潰瘍性大腸炎

潰瘍性大腸炎について

潰瘍性大腸炎消化管に慢性的に炎症をおこす原因不明の疾患を炎症性腸疾患と言います。
潰瘍性大腸炎は炎症性腸疾患の一つで、大腸の粘膜にびらんや潰瘍ができる疾患です。下痢血便腹痛などの症状が、良くなったり悪くなったり(寛解増悪)を繰り返します。
難病にも指定され、現在では完治は難しいですが、大半の方は軽症であることが多く、適切な治療をすることで、不自由なく日常生活を送ることが可能です。

潰瘍性大腸炎の原因

上述のように詳しい原因は解明されていません。ストレスなどの環境因子や遺伝的要因、免疫異常、腸内細菌など様々な要因が組み合わさって発症すると考えられています。
また、禁煙するとかえって病状が悪化することや、下水システムが配備され、衛生環境がよくなると患者数が増える傾向にあるなど少し変わった特徴もあります。

潰瘍性大腸炎の症状

主な症状は下痢血便で、腹痛を伴うこともあります。重症化すると下痢の回数や血便が増え、発熱、体重減少など全身症状が現れます。稀に腸管に穴があく消化管穿孔や、大量出血、中毒性巨大結腸症といった命にかかわる重篤な合併症を併発します。また大腸以外にも関節、眼、皮膚などに症状が出現することがあるのが特徴です。いずれの症状は落ち着いたり、ぶり返したりを繰り返します。

潰瘍性大腸炎の検査

大腸カメラ検査や、便培養検査の結果を総合的に判断して診断します。大腸カメラ検査は典型的な粘膜変化を認める場合も多く、診断には必須の検査です。炎症の範囲や分布に加え、重症度なども把握できるため治療選択にも非常に有用です。
その他に比較的新しい検査として、便中カルプロテクチン検査や、血液検査である血清ロイシンリッチα2グリコプロテイン検査などがあげられ、病勢の評価に使用します。

大腸カメラについて

潰瘍性大腸炎の治療

残念ながら、潰瘍性大腸炎を完治させる治療法はありません。そのため、治療の目標は大腸の炎症を抑え、症状をコントロールし、普段通りの日常生活を送れるように維持することです。
治療の目的には、今まさにおきている炎症を抑えるための寛解導入療法と、炎症を落ち着かせた後に維持させるための維持療法があります。
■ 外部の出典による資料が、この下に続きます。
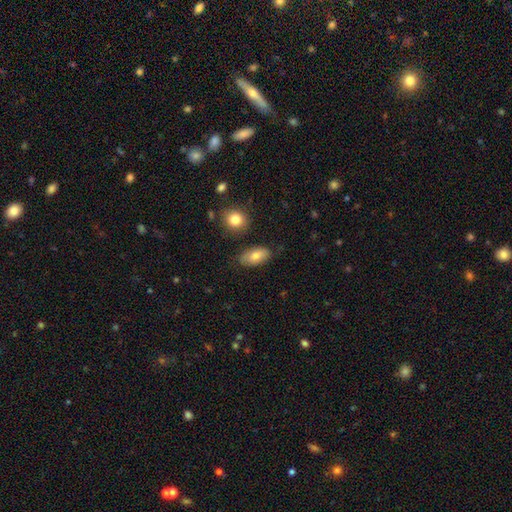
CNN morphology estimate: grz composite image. It shows a smooth galaxy with no disk features (77%) that is in between round and cigar-shaped (91%). Merging: none (81%).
薬物療法(5-ASA製剤・副腎皮質ステロイド薬など)

軽症から中等症の場合5-アミノサリチル酸薬(5-ASA)製剤と呼ばれる種類の薬を使用します。炎症を抑え、さらに寛解状態を維持する効果もあります。
この5-ASAを内服しても炎症が増悪する場合は、副腎皮質ステロイド薬を使用します。副腎皮質ステロイド薬は、過剰な免疫反応を抑え、高度の炎症も抑え込むことができます。しかし、長期にわたり使用すると、骨粗鬆症や感染症のリスクがあがることなど、副作用があるため使い続けることはしません。
泡状の薬剤を浣腸のように肛門から注入するタイプの副腎皮質ステロイド薬もあります。このタイプの薬は炎症をおこしている腸にのみ作用し、全身への影響が少ないため、安心して長期間でも使用できます。他には免疫抑制薬なども効果があり、これらの薬剤を上手く組み合わせて治療を行っていきます。

新規治療薬(生物学的製剤など) 

潰瘍性大腸炎に治療に関する近年の進歩は目覚ましく、生物学的製剤などの新しい薬剤が次々と出てきています。このような新規治療薬は効果も価格も高いため、5-ASA製剤や副腎皮質ステロイド薬などの従来の治療では抑えきれない場合に使用します。
新規薬剤の中での使い分けや併用などは、非常に専門的な治療となるため連携先の高度医療機関へ紹介いたします。

外科手術(大腸がん合併)

多くの症例では内科治療が奏功しますが、中にはどうしても炎症がおさまらず、中毒性巨大結腸症のような重篤な合併症をおこす場合があります。その場合は、外科手術による大腸切除を行わざるをえません。

潰瘍性大腸炎と大腸がん

潰瘍性大腸炎は大腸がんを合併しやすいため、慎重な経過観察が必要です。厄介なことに、潰瘍性大腸炎に合併する大腸がんは若年発症、多発、平坦型(内視鏡検査でも発見が困難)といった特徴をもち、さらには悪性度の高いタイプのがんであることが多いです。
そのため、定期的な大腸カメラ検査で大腸がんのスクリーニングをすることが非常に重要です。